» Text passage
To the average person, “reformed” is not a common word. You may have heard it used with regard to Judaism (Reformed Judaism is the liberal/progressive branch) and perhaps nothing else. (Although if you put the word “reformed” in a search engine, you will see phrases like “reformed Egyptian”, “reformed broker,” and even “reformed pilates”). That was my experience until I was well into my life as a follower of Jesus Christ. Then I heard it used with regard to Christianity, specifically with regard to Protestantism. In fact, I learned that it was the original and driving force behind the entire Protestant movement. So, let’s find out what our gaming group means when we call ourselves “Reformed.”
What Does “Reformed” Mean?
Many use the term “reformed” as a shorthand for Calvinism. This is only partially accurate. Calvinism is reformed soteriology (the doctrine of salvation), but soteriology is only part of a complete theology. Reformed theology is better encompassed by using the five Solas of the Protestant Reformation.
As a shorthand to accentuate and define the issues that were critical during the theological disputes of the Reformation period, five Latin phrases emerged:
- Sola Scriptura (“Scripture alone”)– Scripture is the sole infallible rule by which we determine doctrine and practice (this includes the concepts of inerrancy and sufficiency)

» What is asked
(a) Answer from the text about the meaning of "Reformed":
(i) Which branch of Judaism is Reformed Judaism said to be?
(ii) What does the text say Calvinism is?
(iii) How many Latin phrases emerged as a shorthand for the critical issues of the Reformation disputes?
(b) Retype the part of the text about the meaning of "Reformed" that starts at "As a shorthand to" and ends at "inerrancy and sufficiency)", keeping every word and mark the same.
Rely only on the text about the meaning of "Reformed" and on no other source.

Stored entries
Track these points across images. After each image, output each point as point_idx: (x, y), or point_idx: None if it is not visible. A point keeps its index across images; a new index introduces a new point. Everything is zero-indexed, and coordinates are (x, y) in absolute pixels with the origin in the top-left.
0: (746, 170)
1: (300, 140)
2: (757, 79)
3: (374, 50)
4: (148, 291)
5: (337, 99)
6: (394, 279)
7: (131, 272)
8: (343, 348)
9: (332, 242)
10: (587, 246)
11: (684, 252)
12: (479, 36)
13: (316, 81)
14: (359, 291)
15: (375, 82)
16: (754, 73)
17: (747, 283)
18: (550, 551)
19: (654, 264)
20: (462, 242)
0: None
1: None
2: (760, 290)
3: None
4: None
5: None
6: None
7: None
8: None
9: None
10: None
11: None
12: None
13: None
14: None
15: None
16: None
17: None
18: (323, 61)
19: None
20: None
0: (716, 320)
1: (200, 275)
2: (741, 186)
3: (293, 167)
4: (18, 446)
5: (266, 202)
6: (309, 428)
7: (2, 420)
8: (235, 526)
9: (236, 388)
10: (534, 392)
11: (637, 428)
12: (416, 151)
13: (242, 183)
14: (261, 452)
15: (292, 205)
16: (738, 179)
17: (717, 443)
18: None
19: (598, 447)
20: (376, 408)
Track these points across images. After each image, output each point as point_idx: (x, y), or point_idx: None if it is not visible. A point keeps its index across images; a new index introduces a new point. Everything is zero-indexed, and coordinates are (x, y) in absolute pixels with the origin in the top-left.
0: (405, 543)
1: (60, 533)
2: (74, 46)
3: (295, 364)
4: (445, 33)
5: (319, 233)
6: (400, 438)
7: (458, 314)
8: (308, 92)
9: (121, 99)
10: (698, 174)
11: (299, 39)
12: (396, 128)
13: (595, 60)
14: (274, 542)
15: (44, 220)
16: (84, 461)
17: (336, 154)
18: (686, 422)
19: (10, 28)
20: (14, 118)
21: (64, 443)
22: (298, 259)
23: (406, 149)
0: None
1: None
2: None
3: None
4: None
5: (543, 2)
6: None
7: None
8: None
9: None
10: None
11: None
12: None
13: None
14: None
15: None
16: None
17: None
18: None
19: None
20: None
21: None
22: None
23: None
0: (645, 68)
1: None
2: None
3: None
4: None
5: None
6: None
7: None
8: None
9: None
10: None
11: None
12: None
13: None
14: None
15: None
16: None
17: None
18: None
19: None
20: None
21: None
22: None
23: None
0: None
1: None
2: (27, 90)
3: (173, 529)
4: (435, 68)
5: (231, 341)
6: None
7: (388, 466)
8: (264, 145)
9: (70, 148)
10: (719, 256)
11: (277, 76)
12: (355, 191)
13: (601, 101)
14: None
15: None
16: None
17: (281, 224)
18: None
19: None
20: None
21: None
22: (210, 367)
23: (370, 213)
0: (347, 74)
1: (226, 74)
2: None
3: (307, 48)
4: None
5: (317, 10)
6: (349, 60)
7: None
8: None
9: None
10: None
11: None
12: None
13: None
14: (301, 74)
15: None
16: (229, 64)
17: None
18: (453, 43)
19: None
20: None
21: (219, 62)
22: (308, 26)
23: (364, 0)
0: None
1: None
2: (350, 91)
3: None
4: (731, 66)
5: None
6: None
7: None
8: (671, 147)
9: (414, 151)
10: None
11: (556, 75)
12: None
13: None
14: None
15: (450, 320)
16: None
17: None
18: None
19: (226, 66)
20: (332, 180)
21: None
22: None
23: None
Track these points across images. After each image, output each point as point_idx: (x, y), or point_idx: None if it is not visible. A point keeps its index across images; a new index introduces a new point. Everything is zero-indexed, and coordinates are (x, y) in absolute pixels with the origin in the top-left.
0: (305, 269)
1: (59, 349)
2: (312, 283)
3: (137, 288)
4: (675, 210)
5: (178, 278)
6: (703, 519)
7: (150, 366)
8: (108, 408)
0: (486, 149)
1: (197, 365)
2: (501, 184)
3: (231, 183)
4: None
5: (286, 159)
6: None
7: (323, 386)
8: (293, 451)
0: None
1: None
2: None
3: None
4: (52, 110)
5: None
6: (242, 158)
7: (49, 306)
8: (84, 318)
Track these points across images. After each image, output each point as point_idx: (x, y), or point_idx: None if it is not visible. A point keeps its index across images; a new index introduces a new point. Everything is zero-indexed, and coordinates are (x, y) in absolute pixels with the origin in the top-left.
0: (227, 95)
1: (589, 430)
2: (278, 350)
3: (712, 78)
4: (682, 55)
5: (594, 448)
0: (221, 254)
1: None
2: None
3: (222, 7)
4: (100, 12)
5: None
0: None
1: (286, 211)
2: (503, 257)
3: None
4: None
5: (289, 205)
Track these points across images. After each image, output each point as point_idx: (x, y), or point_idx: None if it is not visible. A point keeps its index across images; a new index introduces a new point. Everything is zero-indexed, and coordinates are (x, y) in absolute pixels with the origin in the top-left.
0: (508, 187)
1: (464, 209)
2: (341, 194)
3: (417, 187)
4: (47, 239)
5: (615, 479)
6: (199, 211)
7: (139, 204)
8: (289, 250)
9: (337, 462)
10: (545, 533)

» Outputs for the tasks
(a)
(i) The liberal/progressive branch.
(ii) Reformed soteriology, the doctrine of salvation.
(iii) Five.

(b)
As a shorthand to accentuate and define the issues that were critical during the theological disputes of the Reformation period, five Latin phrases emerged:
- Sola Scriptura (“Scripture alone”)– Scripture is the sole infallible rule by which we determine doctrine and practice (this includes the concepts of inerrancy and sufficiency)